Le Yémen, un nouvel enjeu stratégique ?
Yemen: a new strategic challenge?
This study of the strategic situation of Yemen goes beyond the internal complexities of the Emirate to reveal the evolving Middle Eastern strategic equation. The cleavages between Arabs and Persians, between Sunni and Shia Islam, are leading to some surprising adjustments.

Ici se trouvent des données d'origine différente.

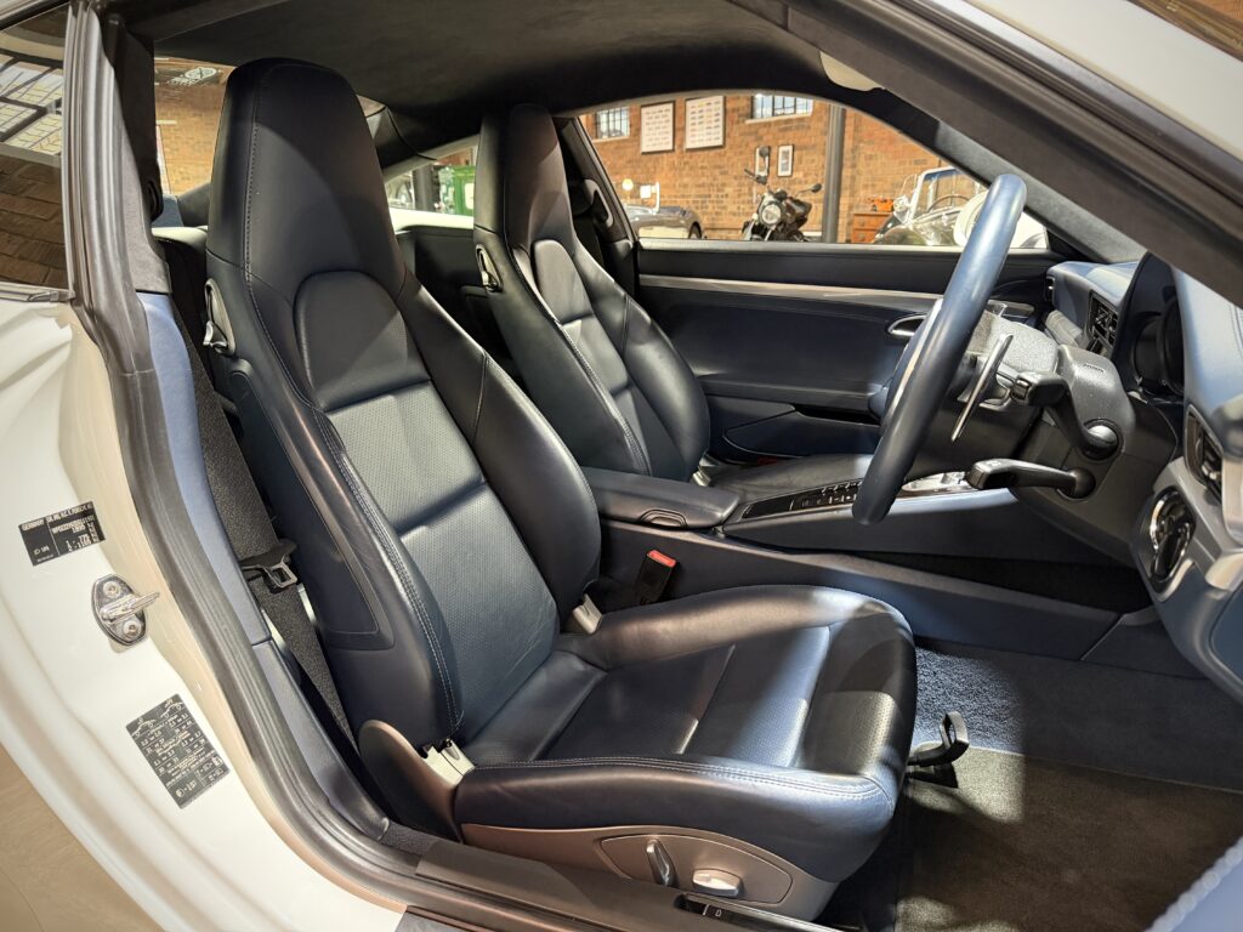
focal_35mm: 24
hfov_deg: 71.6
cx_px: 622
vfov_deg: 56.8
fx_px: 862
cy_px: 466
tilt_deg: -17.0
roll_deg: +0.2
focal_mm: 6.76
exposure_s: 1/33
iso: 800
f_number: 1.78
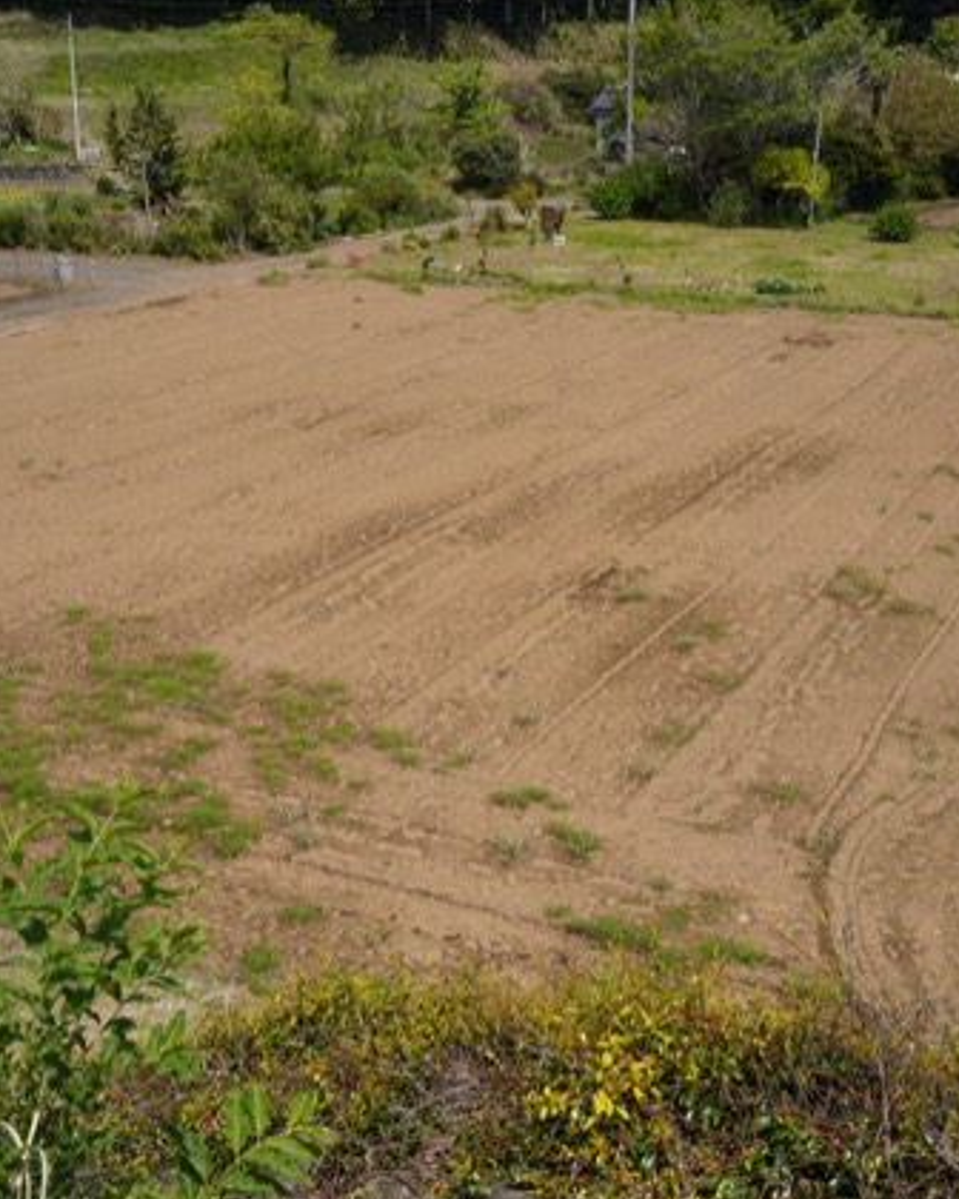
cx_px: 571
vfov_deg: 45.8
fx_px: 1419
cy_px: 602
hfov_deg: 37.2
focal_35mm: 40
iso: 100
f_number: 6.3
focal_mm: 28
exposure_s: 1/400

Parmi les nombreux pays arabes soumis à des turbulences récurrentes, il en est un qui n’a guère été placé au cœur de l’actualité, du moins en Europe ou outre-Atlantique, jusqu’à l’irruption récente de troubles majeurs et l’attentat manqué fin 2009 contre les États-Unis : le Yémen. Une conférence internationale s’est tenue début 2010 à Londres et a tenté de combler cet oubli en s’efforçant de mobiliser les bonnes volontés et d’évaluer les risques pesant sur cet État (1). Plusieurs facteurs peuvent expliquer ce désintérêt relatif (2) : sa diaspora n’est guère présente dans nos contrées, ce n’est pas un partenaire économique ou stratégique privilégié, parce que ses ressources financières sont limitées. Et puis c’est Djibouti, qui accueille de nombreuses forces occidentales, qui constitue une position privilégiée à proximité immédiate du détroit de Bab-el-Mandeb, verrou d’accès sur la mer Rouge où transite une part importante du commerce maritime international et pétrolier en particulier.

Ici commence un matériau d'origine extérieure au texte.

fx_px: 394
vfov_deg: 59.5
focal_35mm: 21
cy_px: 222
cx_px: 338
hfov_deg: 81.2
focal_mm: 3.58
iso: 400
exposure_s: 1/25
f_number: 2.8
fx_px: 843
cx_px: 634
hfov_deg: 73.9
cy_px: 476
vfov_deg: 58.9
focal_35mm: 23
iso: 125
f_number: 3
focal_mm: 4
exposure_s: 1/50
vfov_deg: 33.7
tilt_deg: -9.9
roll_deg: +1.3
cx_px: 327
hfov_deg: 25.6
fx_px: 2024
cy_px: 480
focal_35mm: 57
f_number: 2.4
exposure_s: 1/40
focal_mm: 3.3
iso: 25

Un écheveau local et régional
Au Moyen-Orient, en revanche, les violences que connaît le Yémen depuis plusieurs années sont régulièrement au cœur des analyses politiques, et pour plusieurs raisons.
D’abord, parce que cet État, qui a été récemment réunifié (en 1994) connaît des velléités sécessionnistes, en particulier chez les « sudistes », ex-marxistes, qui estiment qu’ils ont été absorbés par les « nordistes » plus peuplés, qui se seraient approprié l’essentiel des pouvoirs au sein de la nouvelle entité. Ce phénomène, s’il prenait de l’ampleur ou se concrétisait serait perçu comme un dangereux précédent par les pays arabes, qui pourraient voir surgir des revendications séparatistes, qui sont parfois déjà à l’œuvre comme au « Kurdistan irakien », au Soudan ou en Somalie. L’autre menace concerne la montée en puissance de l’islamisme radical. En effet, parmi les combattants d’Al-Qaïda, un nombre relativement important est d’origine yéménite, et les journalistes ont suffisamment rappelé l’ascendance de Ben Laden après les attentats du 11 septembre. Ces islamo-djihadistes ont mal vécu le rapprochement opéré par le président Ali Abdallah Saleh avec les Américains qui ont sollicité et obtenu sa coopération. D’autres lui reprochent d’avoir sciemment favorisé leur ascension pour mieux combattre la rébellion zaïdite, (ou zaydite) qui regroupe des combattants qui appartiennent à une branche du chiisme (3).